▶ [Work instructions]: The data below should be restated word for word, with every picture omitted.
------ Provided records
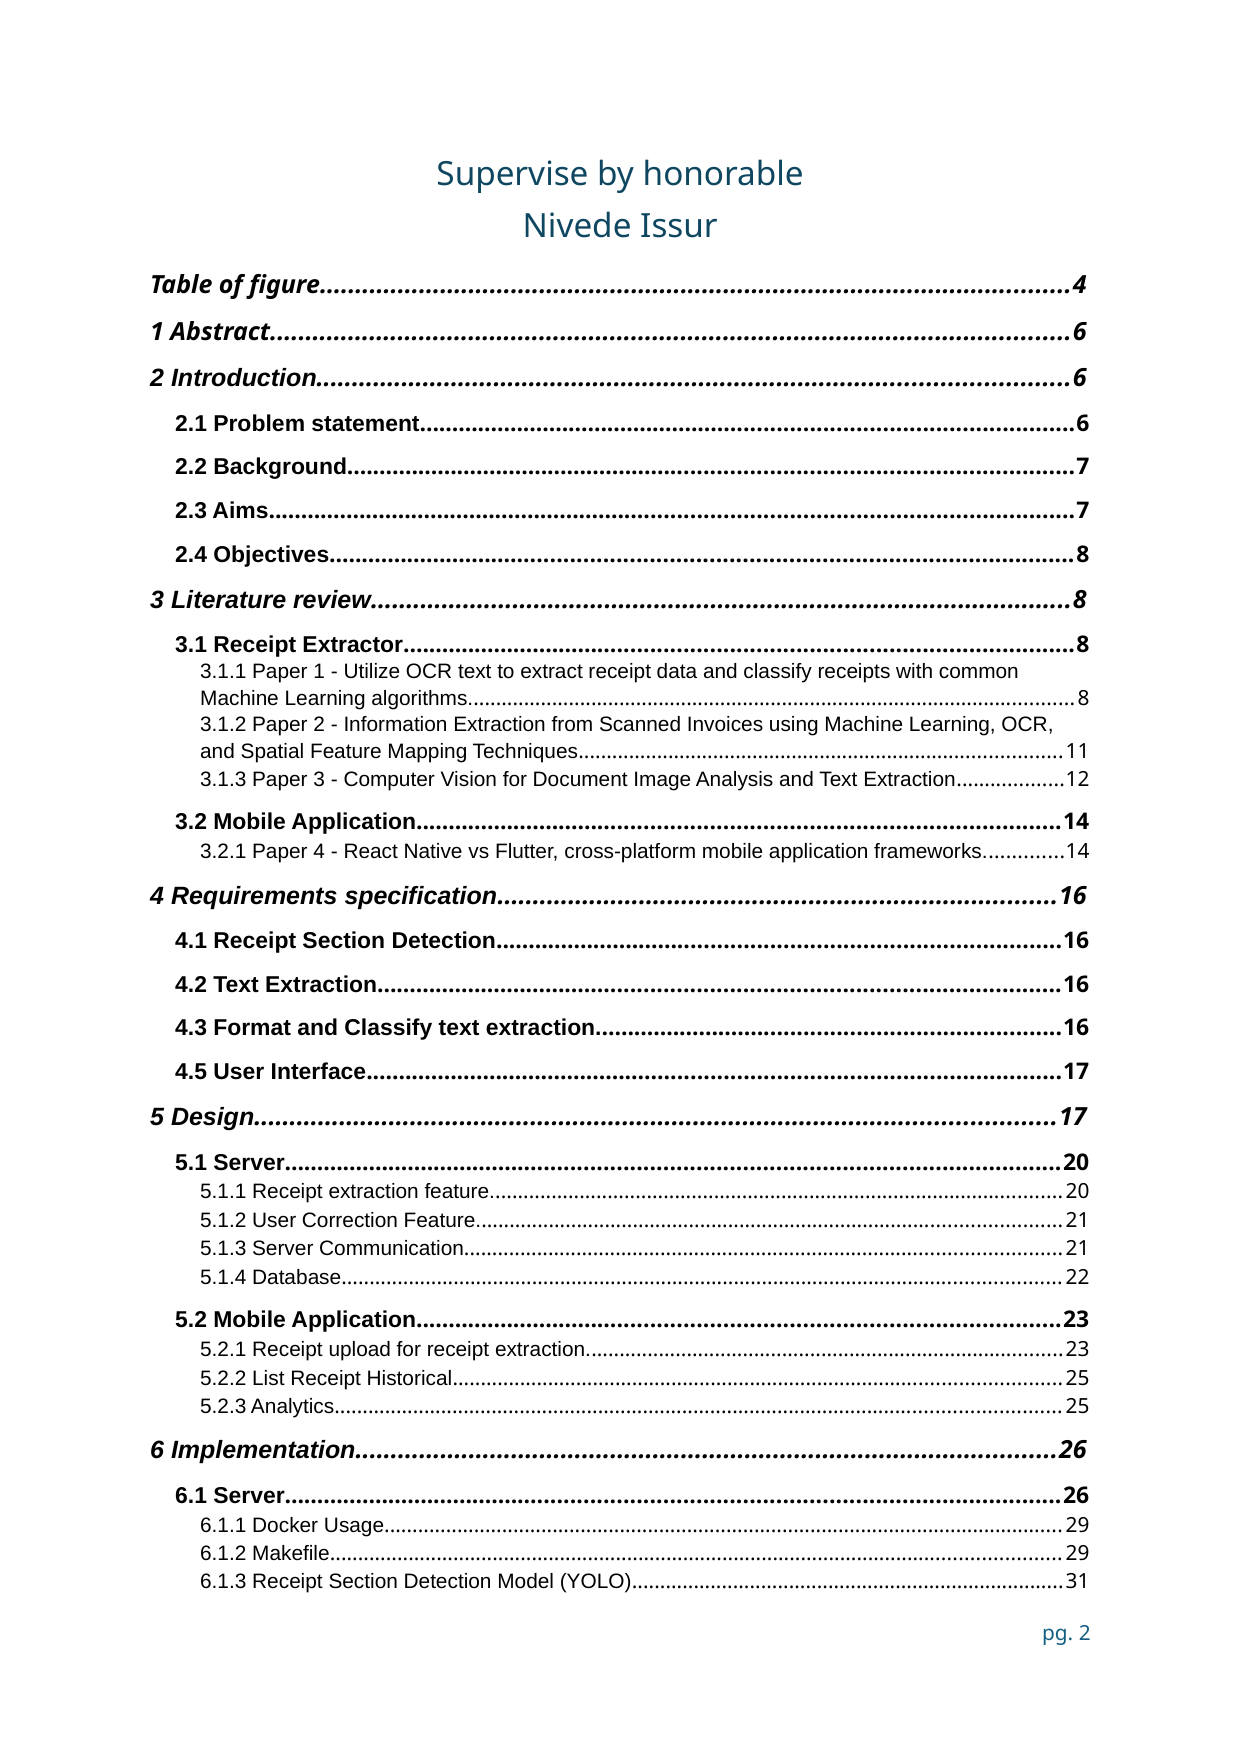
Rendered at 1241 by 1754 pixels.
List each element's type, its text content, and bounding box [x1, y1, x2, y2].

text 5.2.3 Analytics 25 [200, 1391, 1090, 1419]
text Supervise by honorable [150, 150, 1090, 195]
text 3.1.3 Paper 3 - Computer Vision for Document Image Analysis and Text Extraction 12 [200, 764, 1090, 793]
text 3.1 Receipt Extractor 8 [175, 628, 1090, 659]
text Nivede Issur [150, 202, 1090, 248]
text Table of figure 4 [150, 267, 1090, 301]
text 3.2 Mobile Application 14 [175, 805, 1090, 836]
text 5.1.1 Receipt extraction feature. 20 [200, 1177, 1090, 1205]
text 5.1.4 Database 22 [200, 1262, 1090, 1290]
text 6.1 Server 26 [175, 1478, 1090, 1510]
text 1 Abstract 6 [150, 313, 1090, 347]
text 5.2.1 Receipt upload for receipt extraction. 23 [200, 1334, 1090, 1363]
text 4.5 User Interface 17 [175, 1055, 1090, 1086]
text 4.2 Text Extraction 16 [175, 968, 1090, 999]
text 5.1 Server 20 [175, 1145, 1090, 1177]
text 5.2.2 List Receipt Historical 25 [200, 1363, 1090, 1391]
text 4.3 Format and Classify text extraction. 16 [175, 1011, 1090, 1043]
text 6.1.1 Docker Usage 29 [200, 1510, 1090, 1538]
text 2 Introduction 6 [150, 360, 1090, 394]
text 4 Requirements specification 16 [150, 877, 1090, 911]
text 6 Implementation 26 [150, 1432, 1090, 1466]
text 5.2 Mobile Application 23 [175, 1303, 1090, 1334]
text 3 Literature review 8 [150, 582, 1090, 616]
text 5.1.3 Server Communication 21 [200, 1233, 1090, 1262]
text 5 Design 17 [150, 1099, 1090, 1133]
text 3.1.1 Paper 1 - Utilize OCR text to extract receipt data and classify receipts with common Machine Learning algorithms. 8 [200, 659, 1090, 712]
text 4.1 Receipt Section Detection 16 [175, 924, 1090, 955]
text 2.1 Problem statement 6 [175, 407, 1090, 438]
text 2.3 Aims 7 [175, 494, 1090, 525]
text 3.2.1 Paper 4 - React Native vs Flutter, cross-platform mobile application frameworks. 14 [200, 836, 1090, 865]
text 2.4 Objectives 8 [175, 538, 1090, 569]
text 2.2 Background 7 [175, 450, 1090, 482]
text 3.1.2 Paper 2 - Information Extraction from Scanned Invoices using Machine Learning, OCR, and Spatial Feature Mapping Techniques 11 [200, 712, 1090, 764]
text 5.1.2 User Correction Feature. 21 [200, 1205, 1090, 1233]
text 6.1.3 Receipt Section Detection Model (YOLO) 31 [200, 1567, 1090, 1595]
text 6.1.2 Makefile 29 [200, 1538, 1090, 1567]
------------
▶ [Written solution]:
Rendered at 1241 by 1754 pixels.
List each element's type, its text content, and bounding box [x1, y1, x2, y2].

text 5.2.3 Analytics 25 [200, 1391, 1090, 1419]
text Supervise by honorable [150, 150, 1090, 195]
text 3.1.3 Paper 3 - Computer Vision for Document Image Analysis and Text Extraction 12 [200, 764, 1090, 793]
text 3.1 Receipt Extractor 8 [175, 628, 1090, 659]
text Nivede Issur [150, 202, 1090, 248]
text Table of figure 4 [150, 267, 1090, 301]
text 3.2 Mobile Application 14 [175, 805, 1090, 836]
text 5.1.1 Receipt extraction feature. 20 [200, 1177, 1090, 1205]
text 5.1.4 Database 22 [200, 1262, 1090, 1290]
text 6.1 Server 26 [175, 1478, 1090, 1510]
text 1 Abstract 6 [150, 313, 1090, 347]
text 5.2.1 Receipt upload for receipt extraction. 23 [200, 1334, 1090, 1363]
text 4.5 User Interface 17 [175, 1055, 1090, 1086]
text 4.2 Text Extraction 16 [175, 968, 1090, 999]
text 5.1 Server 20 [175, 1145, 1090, 1177]
text 5.2.2 List Receipt Historical 25 [200, 1363, 1090, 1391]
text 4.3 Format and Classify text extraction. 16 [175, 1011, 1090, 1043]
text 6.1.1 Docker Usage 29 [200, 1510, 1090, 1538]
text 2 Introduction 6 [150, 360, 1090, 394]
text 4 Requirements specification 16 [150, 877, 1090, 911]
text 6 Implementation 26 [150, 1432, 1090, 1466]
text 5.2 Mobile Application 23 [175, 1303, 1090, 1334]
text 3 Literature review 8 [150, 582, 1090, 616]
text 5.1.3 Server Communication 21 [200, 1233, 1090, 1262]
text 5 Design 17 [150, 1099, 1090, 1133]
text 3.1.1 Paper 1 - Utilize OCR text to extract receipt data and classify receipts with common Machine Learning algorithms. 8 [200, 659, 1090, 712]
text 4.1 Receipt Section Detection 16 [175, 924, 1090, 955]
text 2.1 Problem statement 6 [175, 407, 1090, 438]
text 2.3 Aims 7 [175, 494, 1090, 525]
text 3.2.1 Paper 4 - React Native vs Flutter, cross-platform mobile application frameworks. 14 [200, 836, 1090, 865]
text 2.4 Objectives 8 [175, 538, 1090, 569]
text 2.2 Background 7 [175, 450, 1090, 482]
text 3.1.2 Paper 2 - Information Extraction from Scanned Invoices using Machine Learning, OCR, and Spatial Feature Mapping Techniques 11 [200, 712, 1090, 764]
text 5.1.2 User Correction Feature. 21 [200, 1205, 1090, 1233]
text 6.1.3 Receipt Section Detection Model (YOLO) 31 [200, 1567, 1090, 1595]
text 6.1.2 Makefile 29 [200, 1538, 1090, 1567]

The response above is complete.